» YOUR GOAL
Retype the records below exactly as they stand, but with no images.
──────── DATA SHOWN
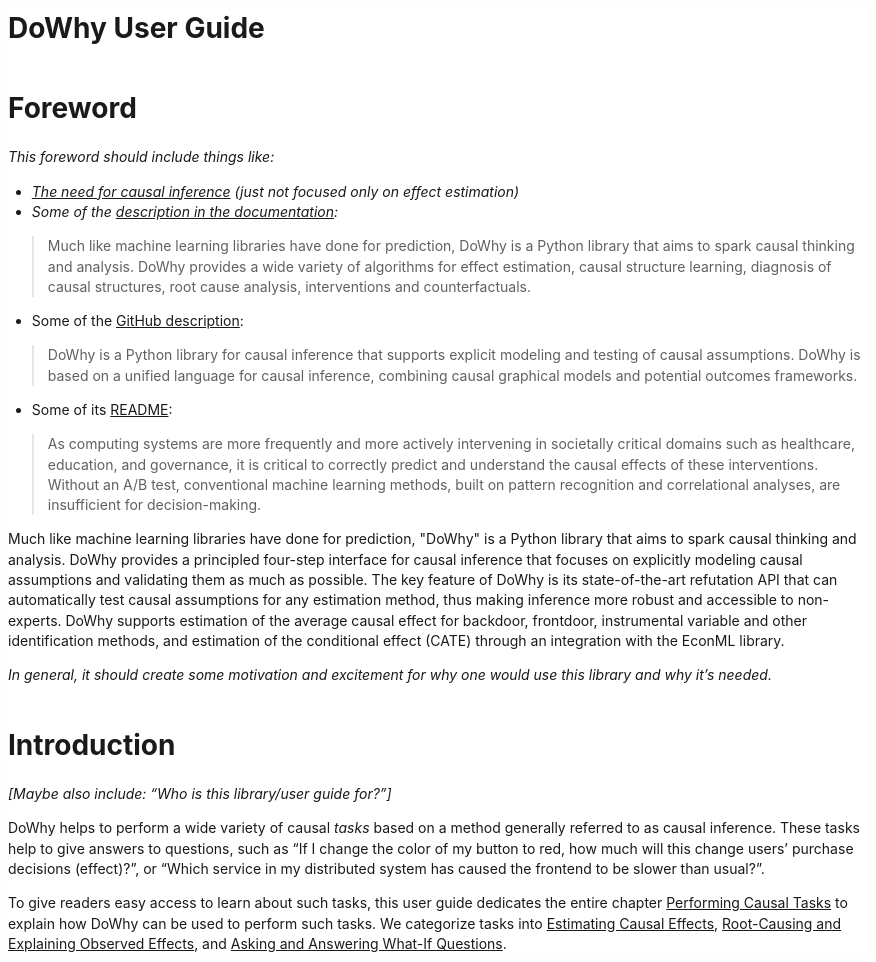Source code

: # DoWhy User Guide

# Foreword

*This foreword should include things like:*

* *[The need for causal inference](https://www.pywhy.org/dowhy/main/user_guide/intro.html#the-need-for-causal-inference) (just not focused only on effect estimation)*
* *Some of the [description in the documentation](https://www.pywhy.org/dowhy/main):*

>Much like machine learning libraries have done for prediction, DoWhy is a Python library that aims to spark causal thinking and analysis. DoWhy provides a wide variety of algorithms for effect estimation, causal structure learning, diagnosis of causal structures, root cause analysis, interventions and counterfactuals.

* Some of the [GitHub description](https://github.com/py-why/dowhy):

>DoWhy is a Python library for causal inference that supports explicit modeling and testing of causal assumptions. DoWhy is based on a unified language for causal inference, combining causal graphical models and potential outcomes frameworks.

* Some of its [README](https://github.com/py-why/dowhy/blob/main/README.rst):

>As computing systems are more frequently and more actively intervening in societally critical domains such as healthcare, education, and governance, it is critical to correctly predict and understand the causal effects of these interventions. Without an A/B test, conventional machine learning methods, built on pattern recognition and correlational analyses, are insufficient for decision-making.

Much like machine learning libraries have done for prediction, "DoWhy" is a Python library that aims to spark causal thinking and analysis. DoWhy provides a principled four-step interface for causal inference that focuses on explicitly modeling causal assumptions and validating them as much as possible. The key feature of DoWhy is its state-of-the-art refutation API that can automatically test causal assumptions for any estimation method, thus making inference more robust and accessible to non-experts. DoWhy supports estimation of the average causal effect for backdoor, frontdoor, instrumental variable and other identification methods, and estimation of the conditional effect (CATE) through an integration with the EconML library.


*In general, it should create some motivation and excitement for why one would use this library and why it’s needed.*

# Introduction

*[Maybe also include: “Who is this library/user guide for?”]*

DoWhy helps to perform a wide variety of causal *tasks* based on a method generally referred to as causal inference. These tasks help to give answers to questions, such as “If I change the color of my button to red, how much will this change users’ purchase decisions (effect)?”, or “Which service in my distributed system has caused the frontend to be slower than usual?”.

To give readers easy access to learn about such tasks, this user guide dedicates the entire chapter [Performing Causal Tasks](#performing-causal-tasks) to explain how DoWhy can be used to perform such tasks. We categorize tasks into [Estimating Causal Effects](#estimating-causal-effects), [Root-Causing and Explaining Observed Effects](#root-causing-and-explaining-observed-effects), and [Asking and Answering What-If Questions](#asking-and-answering-what-if-questions).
────────────────
» EXERCISE SOLUTION
Source code

: # DoWhy User Guide

# Foreword

*This foreword should include things like:*

* *[The need for causal inference](https://www.pywhy.org/dowhy/main/user_guide/intro.html#the-need-for-causal-inference) (just not focused only on effect estimation)*
* *Some of the [description in the documentation](https://www.pywhy.org/dowhy/main):*

>Much like machine learning libraries have done for prediction, DoWhy is a Python library that aims to spark causal thinking and analysis. DoWhy provides a wide variety of algorithms for effect estimation, causal structure learning, diagnosis of causal structures, root cause analysis, interventions and counterfactuals.

* Some of the [GitHub description](https://github.com/py-why/dowhy):

>DoWhy is a Python library for causal inference that supports explicit modeling and testing of causal assumptions. DoWhy is based on a unified language for causal inference, combining causal graphical models and potential outcomes frameworks.

* Some of its [README](https://github.com/py-why/dowhy/blob/main/README.rst):

>As computing systems are more frequently and more actively intervening in societally critical domains such as healthcare, education, and governance, it is critical to correctly predict and understand the causal effects of these interventions. Without an A/B test, conventional machine learning methods, built on pattern recognition and correlational analyses, are insufficient for decision-making.

Much like machine learning libraries have done for prediction, "DoWhy" is a Python library that aims to spark causal thinking and analysis. DoWhy provides a principled four-step interface for causal inference that focuses on explicitly modeling causal assumptions and validating them as much as possible. The key feature of DoWhy is its state-of-the-art refutation API that can automatically test causal assumptions for any estimation method, thus making inference more robust and accessible to non-experts. DoWhy supports estimation of the average causal effect for backdoor, frontdoor, instrumental variable and other identification methods, and estimation of the conditional effect (CATE) through an integration with the EconML library.


*In general, it should create some motivation and excitement for why one would use this library and why it’s needed.*

# Introduction

*[Maybe also include: “Who is this library/user guide for?”]*

DoWhy helps to perform a wide variety of causal *tasks* based on a method generally referred to as causal inference. These tasks help to give answers to questions, such as “If I change the color of my button to red, how much will this change users’ purchase decisions (effect)?”, or “Which service in my distributed system has caused the frontend to be slower than usual?”.

To give readers easy access to learn about such tasks, this user guide dedicates the entire chapter [Performing Causal Tasks](#performing-causal-tasks) to explain how DoWhy can be used to perform such tasks. We categorize tasks into [Estimating Causal Effects](#estimating-causal-effects), [Root-Causing and Explaining Observed Effects](#root-causing-and-explaining-observed-effects), and [Asking and Answering What-If Questions](#asking-and-answering-what-if-questions).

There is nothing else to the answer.